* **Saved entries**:
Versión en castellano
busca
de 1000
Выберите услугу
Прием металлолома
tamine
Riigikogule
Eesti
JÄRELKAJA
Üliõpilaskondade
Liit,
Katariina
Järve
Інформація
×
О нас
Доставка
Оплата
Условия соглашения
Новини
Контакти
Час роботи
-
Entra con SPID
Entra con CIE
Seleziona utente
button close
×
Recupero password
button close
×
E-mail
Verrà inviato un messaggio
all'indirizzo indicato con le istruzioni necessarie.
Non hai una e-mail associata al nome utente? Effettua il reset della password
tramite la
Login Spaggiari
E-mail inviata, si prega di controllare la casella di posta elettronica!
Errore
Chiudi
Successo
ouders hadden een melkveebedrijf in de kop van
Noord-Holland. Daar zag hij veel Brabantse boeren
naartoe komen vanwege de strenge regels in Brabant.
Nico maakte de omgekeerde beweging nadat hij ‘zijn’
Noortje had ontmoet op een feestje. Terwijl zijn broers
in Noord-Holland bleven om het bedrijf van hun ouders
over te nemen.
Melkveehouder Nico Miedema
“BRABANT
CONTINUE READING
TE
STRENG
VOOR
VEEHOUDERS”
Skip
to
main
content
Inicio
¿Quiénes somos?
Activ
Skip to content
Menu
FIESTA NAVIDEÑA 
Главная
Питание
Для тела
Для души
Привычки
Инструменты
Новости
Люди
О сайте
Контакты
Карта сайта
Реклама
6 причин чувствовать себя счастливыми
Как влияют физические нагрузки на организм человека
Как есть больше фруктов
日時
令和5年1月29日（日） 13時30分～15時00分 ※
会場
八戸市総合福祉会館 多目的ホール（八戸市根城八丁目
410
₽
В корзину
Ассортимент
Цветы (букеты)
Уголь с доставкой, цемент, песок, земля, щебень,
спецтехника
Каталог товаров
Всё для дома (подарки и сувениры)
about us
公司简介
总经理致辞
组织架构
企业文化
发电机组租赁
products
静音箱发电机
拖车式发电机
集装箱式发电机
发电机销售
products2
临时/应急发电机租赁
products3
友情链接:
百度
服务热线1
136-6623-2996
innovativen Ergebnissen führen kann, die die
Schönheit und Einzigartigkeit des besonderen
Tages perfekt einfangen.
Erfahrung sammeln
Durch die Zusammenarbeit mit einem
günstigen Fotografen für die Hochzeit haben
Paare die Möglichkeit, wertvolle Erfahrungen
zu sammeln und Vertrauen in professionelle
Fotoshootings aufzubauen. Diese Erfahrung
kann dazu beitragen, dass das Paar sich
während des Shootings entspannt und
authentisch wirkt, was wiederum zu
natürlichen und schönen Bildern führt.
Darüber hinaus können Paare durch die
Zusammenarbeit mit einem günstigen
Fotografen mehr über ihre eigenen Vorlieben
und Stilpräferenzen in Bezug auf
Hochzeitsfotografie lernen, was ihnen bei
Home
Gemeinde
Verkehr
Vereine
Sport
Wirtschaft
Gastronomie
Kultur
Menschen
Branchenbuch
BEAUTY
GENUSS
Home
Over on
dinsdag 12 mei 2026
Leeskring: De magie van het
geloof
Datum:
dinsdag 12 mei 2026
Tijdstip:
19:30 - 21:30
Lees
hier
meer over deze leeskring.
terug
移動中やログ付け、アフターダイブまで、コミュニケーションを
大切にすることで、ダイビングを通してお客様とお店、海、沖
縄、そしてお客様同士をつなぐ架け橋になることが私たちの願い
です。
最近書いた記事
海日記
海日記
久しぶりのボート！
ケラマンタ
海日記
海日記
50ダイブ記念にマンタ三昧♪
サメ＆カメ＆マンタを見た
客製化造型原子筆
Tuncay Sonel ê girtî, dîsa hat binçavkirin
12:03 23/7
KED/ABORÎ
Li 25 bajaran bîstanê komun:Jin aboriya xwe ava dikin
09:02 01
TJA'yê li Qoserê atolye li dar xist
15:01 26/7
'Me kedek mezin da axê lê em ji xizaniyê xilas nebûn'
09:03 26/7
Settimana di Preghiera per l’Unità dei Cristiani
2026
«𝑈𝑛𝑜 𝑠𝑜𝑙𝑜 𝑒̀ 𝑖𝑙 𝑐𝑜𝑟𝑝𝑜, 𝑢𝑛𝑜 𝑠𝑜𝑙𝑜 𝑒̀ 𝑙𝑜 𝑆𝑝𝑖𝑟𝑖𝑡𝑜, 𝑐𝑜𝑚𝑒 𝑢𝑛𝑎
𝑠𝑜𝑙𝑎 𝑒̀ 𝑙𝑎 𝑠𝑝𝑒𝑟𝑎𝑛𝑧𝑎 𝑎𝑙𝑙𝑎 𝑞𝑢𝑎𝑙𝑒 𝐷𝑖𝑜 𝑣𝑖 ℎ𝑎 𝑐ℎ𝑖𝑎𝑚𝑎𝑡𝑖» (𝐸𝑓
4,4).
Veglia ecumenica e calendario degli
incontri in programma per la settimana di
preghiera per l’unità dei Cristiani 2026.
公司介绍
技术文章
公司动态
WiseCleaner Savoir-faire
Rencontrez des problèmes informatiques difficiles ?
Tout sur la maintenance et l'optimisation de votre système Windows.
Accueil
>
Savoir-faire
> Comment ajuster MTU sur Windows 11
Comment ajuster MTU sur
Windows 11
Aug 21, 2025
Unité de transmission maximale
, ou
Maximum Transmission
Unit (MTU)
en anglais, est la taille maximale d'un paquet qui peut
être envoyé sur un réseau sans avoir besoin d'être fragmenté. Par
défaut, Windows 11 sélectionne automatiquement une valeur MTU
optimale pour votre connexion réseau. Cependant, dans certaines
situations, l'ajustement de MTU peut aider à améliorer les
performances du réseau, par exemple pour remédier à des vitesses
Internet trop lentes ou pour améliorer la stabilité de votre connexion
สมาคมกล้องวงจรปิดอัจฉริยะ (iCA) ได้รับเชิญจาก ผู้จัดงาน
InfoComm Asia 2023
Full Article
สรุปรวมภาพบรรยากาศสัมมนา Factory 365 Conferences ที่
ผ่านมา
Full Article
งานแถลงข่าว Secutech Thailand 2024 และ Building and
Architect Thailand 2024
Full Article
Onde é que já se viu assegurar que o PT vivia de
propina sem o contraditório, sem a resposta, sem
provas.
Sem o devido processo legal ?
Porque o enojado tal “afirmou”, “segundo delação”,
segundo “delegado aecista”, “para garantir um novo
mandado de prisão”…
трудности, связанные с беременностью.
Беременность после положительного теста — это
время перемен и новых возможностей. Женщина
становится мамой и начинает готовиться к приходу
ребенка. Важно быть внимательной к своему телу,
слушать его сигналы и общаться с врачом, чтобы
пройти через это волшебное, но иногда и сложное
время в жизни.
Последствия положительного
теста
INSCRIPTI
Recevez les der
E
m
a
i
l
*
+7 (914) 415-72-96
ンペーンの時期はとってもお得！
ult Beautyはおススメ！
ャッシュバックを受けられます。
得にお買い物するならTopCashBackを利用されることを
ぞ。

* **The problem**: Begin with the line that contains "Rencontrez des problèmes" and print each line exactly until the data ends, including the last line.

* **Exercise response**:
Rencontrez des problèmes informatiques difficiles ?
Tout sur la maintenance et l'optimisation de votre système Windows.
Accueil
>
Savoir-faire
> Comment ajuster MTU sur Windows 11
Comment ajuster MTU sur
Windows 11
Aug 21, 2025
Unité de transmission maximale
, ou
Maximum Transmission
Unit (MTU)
en anglais, est la taille maximale d'un paquet qui peut
être envoyé sur un réseau sans avoir besoin d'être fragmenté. Par
défaut, Windows 11 sélectionne automatiquement une valeur MTU
optimale pour votre connexion réseau. Cependant, dans certaines
situations, l'ajustement de MTU peut aider à améliorer les
performances du réseau, par exemple pour remédier à des vitesses
Internet trop lentes ou pour améliorer la stabilité de votre connexion
สมาคมกล้องวงจรปิดอัจฉริยะ (iCA) ได้รับเชิญจาก ผู้จัดงาน
InfoComm Asia 2023
Full Article
สรุปรวมภาพบรรยากาศสัมมนา Factory 365 Conferences ที่
ผ่านมา
Full Article
งานแถลงข่าว Secutech Thailand 2024 และ Building and
Architect Thailand 2024
Full Article
Onde é que já se viu assegurar que o PT vivia de
propina sem o contraditório, sem a resposta, sem
provas.
Sem o devido processo legal ?
Porque o enojado tal “afirmou”, “segundo delação”,
segundo “delegado aecista”, “para garantir um novo
mandado de prisão”…
трудности, связанные с беременностью.
Беременность после положительного теста — это
время перемен и новых возможностей. Женщина
становится мамой и начинает готовиться к приходу
ребенка. Важно быть внимательной к своему телу,
слушать его сигналы и общаться с врачом, чтобы
пройти через это волшебное, но иногда и сложное
время в жизни.
Последствия положительного
теста
INSCRIPTI
Recevez les der
E
m
a
i
l
*
+7 (914) 415-72-96
ンペーンの時期はとってもお得！
ult Beautyはおススメ！
ャッシュバックを受けられます。
得にお買い物するならTopCashBackを利用されることを
ぞ。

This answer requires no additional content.